Tuesday, July 03, 2018

The GOP Has Become the Party of White Backlash


A column in the Washington Post by a former member of the George W. Bush White House asks if the GOP will become the party of white backlash.  Unfortunately, that transformation of the party has already become the reality of today's GOP when you look at the open racism of the current GOP occupant of the White House and candidates such as Corey Stewart here in Virginia who is running on an unabashedly racist platform - Stewart is likely having apoplexy over a decision by the Richmond Monument Avenue Commission to remove the monument to Jefferson Davis. Country club Republicans can whine and bristle at being called racists, but as long as they remain supporters of the GOP, they are in fact racists if not those marching carrying torches and Confederate flags. They are now known by the company they keep and, as the column points out, that company is pretty ugly.  As for moral considerations of open racism, the GOP threw away morality years ago when it allowed evangelical Christians - perhaps the most immoral force in American society if one looks beyond false and feigned piety - to hijack the party base.  Here are column highlights:

It should give the advocates of Trumpism — defined by some mix of protectionism, nativism and bitter resentment of elites — pause that the strongest advocates of the creed are some of the most frightening figures in American politics. I am not necessarily referring to the politicians Trump chooses to endorse in primaries — given that the president’s favor is more based on loyalty than ideology. I am talking about that subset of Republicans who take the ideals of Trumpism most seriously. People such as West Virginia Senate candidate Don Blankenship, who, before losing the primary, ran ads highlighting the Taiwanese heritage of Senate Majority Leader Mitch McConnell’s wife. Or Iowa Rep. Steve King, who argues, “We can’t restore our civilization with somebody else’s babies.” Or Arizona Senate candidate and former sheriff Joe Arpaio , known for extreme ethnic profiling, terrorist raids, and cruel and unusual punishment. Or Virginia Senate candidate Corey A. Stewart, who has associated with white supremacists and thrown his state party into turmoil.

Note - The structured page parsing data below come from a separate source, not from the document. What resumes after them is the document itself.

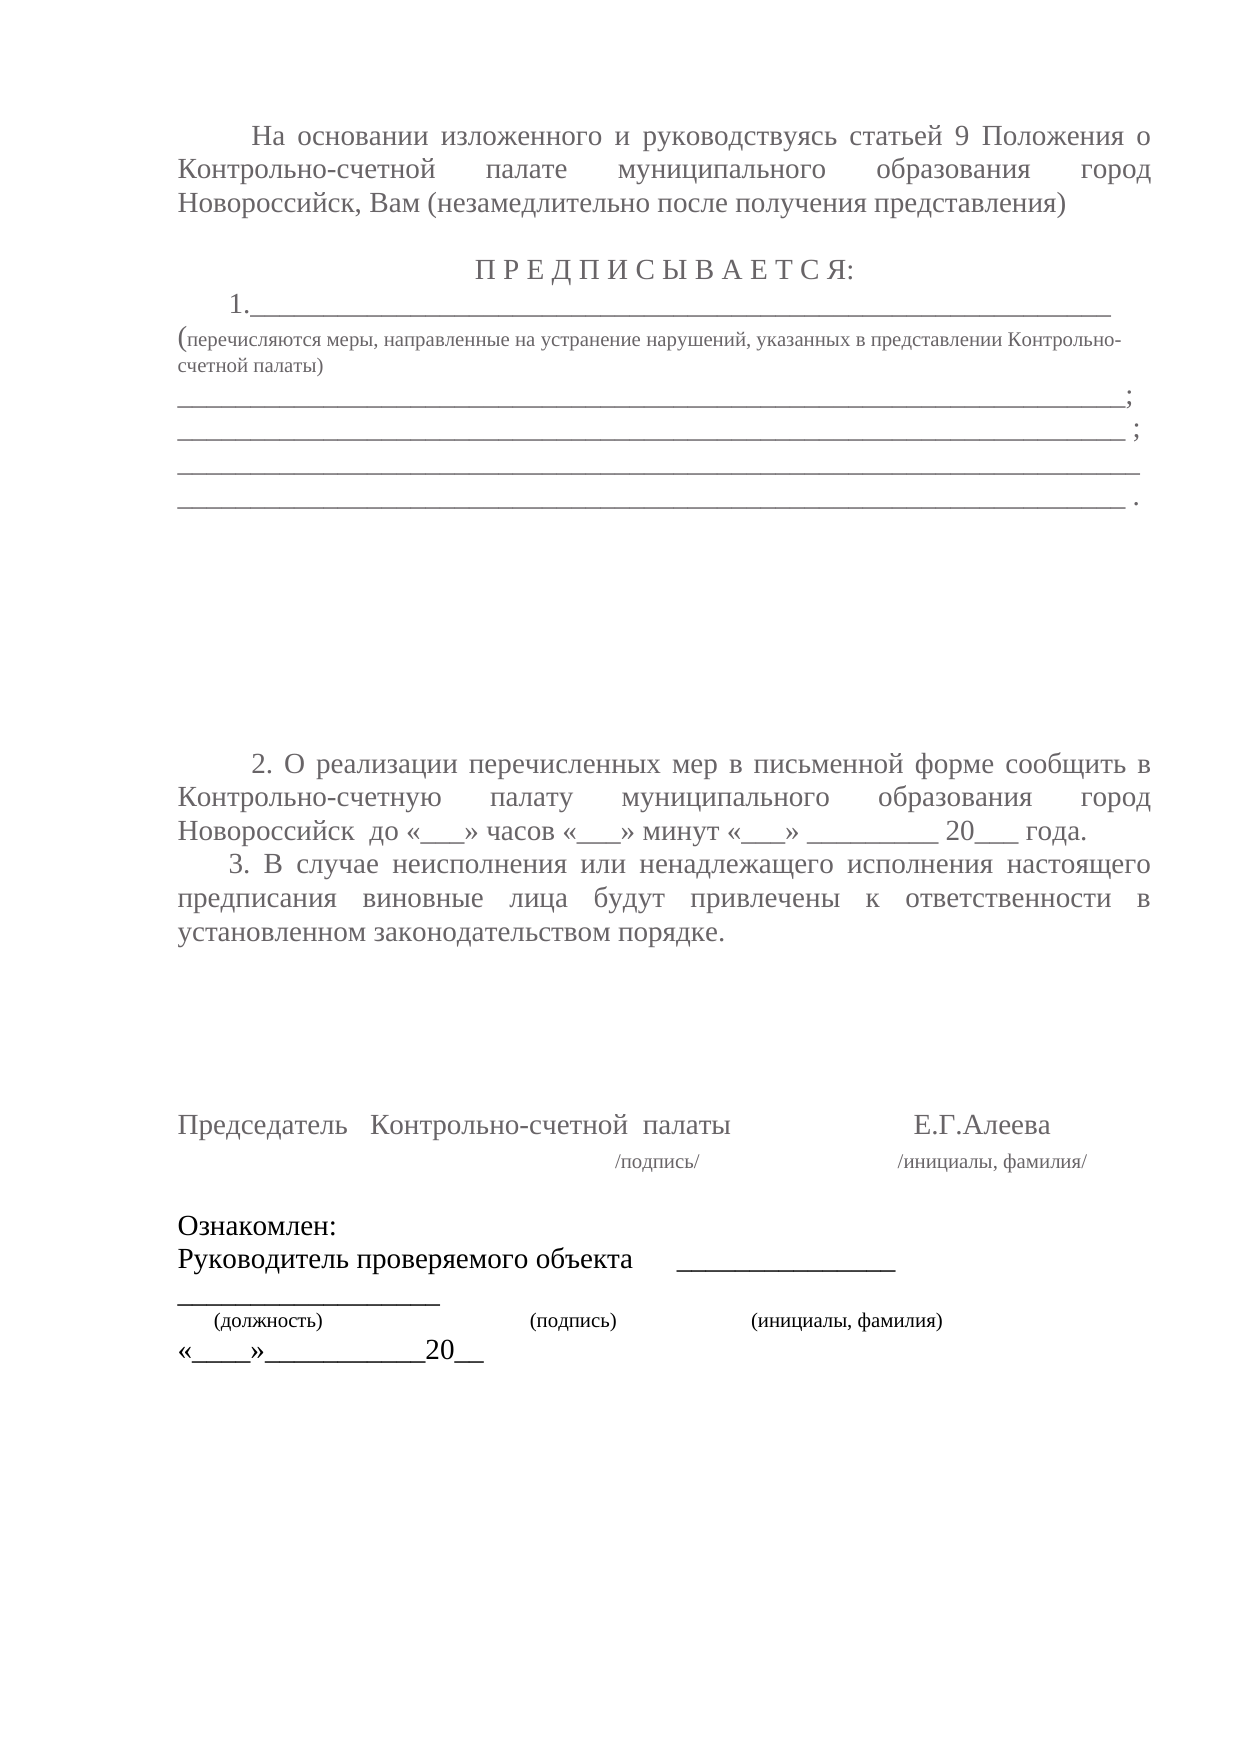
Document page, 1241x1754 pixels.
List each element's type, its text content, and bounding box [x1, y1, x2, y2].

text Руководитель проверяемого объекта _______________ __________________ [177, 1241, 1152, 1308]
text Ознакомлен: [177, 1208, 1152, 1241]
text _________________________________________________________________ ; [177, 411, 1152, 444]
text 1.___________________________________________________________ (перечисляются меры, направленные на устранение нарушений, указанных в представлении Контрольно-счетной палаты) [177, 286, 1152, 377]
text Председатель Контрольно-счетной палаты Е.Г.Алеева [177, 1107, 1152, 1141]
text 2. О реализации перечисленных мер в письменной форме сообщить в Контрольно-счетную палату муниципального образования город Новороссийск до «___» часов «___» минут «___» _________ 20___ года. [177, 746, 1152, 847]
text (должность) (подпись) (инициалы, фамилия) [177, 1308, 1152, 1332]
text П Р Е Д П И С Ы В А Е Т С Я: [177, 252, 1152, 286]
text На основании изложенного и руководствуясь статьей 9 Положения о Контрольно-счетной палате муниципального образования город Новороссийск, Вам (незамедлительно после получения представления) [177, 118, 1152, 219]
text /подпись/ /инициалы, фамилия/ [177, 1141, 1152, 1174]
text «____»___________20__ [177, 1332, 1152, 1366]
text _________________________________________________________________; [177, 377, 1152, 411]
text 3. В случае неисполнения или ненадлежащего исполнения настоящего предписания виновные лица будут привлечены к ответственности в установленном законодательством порядке. [177, 847, 1152, 947]
text ___________________________________________________________________________________________________________________________________ . [177, 444, 1152, 511]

The phenomenon of Republican extremism is hardly new. At the height of the tea-party movement, the GOP had candidate fitness crises in Nevada, Delaware, Colorado, Missouri and Indiana. But two things are now different. First, the GOP establishment is weaker than at any time I can remember. Second, the rhetoric of Trumpism is more explicitly racial than at any time I can remember.
For a party at its height of influence, Republicans remain in a tenuous position at the national level because of Trump. They lost the popular vote count by nearly 3 million in the 2016 presidential election, and Trump has done almost nothing to expand his appeal. Long-term demographic trends are running against the GOP, with the non-Hispanic white population declining from 76 percent to 63 percent over the past two decades and the country on track to be majority minority by 2045 .

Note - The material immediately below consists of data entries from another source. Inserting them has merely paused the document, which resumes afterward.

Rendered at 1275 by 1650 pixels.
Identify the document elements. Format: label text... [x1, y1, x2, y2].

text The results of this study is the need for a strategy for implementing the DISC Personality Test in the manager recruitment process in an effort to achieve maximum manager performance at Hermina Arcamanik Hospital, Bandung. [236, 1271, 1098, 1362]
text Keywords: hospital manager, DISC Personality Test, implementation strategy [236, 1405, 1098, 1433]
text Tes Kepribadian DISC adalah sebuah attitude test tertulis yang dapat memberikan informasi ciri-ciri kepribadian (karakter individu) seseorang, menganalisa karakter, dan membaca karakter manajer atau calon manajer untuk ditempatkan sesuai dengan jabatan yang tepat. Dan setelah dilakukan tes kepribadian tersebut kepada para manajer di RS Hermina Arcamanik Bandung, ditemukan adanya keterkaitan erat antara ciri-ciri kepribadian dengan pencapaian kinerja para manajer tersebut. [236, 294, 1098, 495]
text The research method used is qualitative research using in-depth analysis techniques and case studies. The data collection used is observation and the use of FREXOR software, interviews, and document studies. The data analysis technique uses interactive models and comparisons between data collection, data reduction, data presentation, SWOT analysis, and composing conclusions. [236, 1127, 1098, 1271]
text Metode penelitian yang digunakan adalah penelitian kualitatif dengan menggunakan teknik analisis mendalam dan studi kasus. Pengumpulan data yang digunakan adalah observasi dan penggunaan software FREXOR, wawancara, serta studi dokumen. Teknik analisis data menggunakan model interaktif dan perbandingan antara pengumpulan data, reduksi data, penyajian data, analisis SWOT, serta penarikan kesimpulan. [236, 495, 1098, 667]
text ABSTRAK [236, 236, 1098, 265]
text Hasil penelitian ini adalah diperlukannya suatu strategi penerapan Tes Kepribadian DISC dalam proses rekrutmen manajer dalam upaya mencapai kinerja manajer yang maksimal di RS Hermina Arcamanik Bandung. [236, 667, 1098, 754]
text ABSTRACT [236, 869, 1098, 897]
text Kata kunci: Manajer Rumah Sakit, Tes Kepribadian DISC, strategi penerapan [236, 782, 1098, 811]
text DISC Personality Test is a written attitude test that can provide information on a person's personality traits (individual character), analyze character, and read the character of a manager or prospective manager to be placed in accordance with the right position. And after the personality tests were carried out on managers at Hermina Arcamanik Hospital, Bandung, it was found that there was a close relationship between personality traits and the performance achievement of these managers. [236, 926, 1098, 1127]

The political challenge for the GOP, in the meantime, is to “seriously reduce immigration and encourage population growth within the country.” Which clearly means population growth in that portion of the country with less melanin.
The problem? Trump already won the white vote by more than 20 percentage points in 2016. So how does the GOP rack up even greater white support? If Trump’s political strategy is any indication, this will involve a relentless emphasis on race and immigration — on kneeling black athletes, on immigrants who “infest” our country, and on Muslims who are targeted for suspicion.
A strategy of feeding white backlash against a multicultural future worked for Trump — barely — in 2016. Will it work for Republicans in 2018 and 2020? Perhaps, if Democrats move precipitously to the left. But in the longer run, will Trumpism appeal to millennials (who now consistently give Trump around a 25 percent approval rating )? Will it work with suburban women?
And what are the moral implications of a political strategy that employs racial and ethnic antagonism as a motivating factor? Is this really the set of values that Republican leaders want their children to absorb? Will conservatives so easily abandon conservatism for white identity politics? It is an approach to public life that will indelibly stain all who employ it — and all who excuse it.
“This is the question for Republicans going forward,” Amy Walter of the Cook Political Report told me. “Will the GOP be defined not just as the party of Trump but as the party that’s hostile to non-whites?” And what if there is no difference?
Again, already there is no difference. Those still clinging to the GOP need to stand in front of a mirror and take a long look at themselves and decide whether they are racists or not.  If the answer is no, the only option is to flee the GOP and work for its defeat.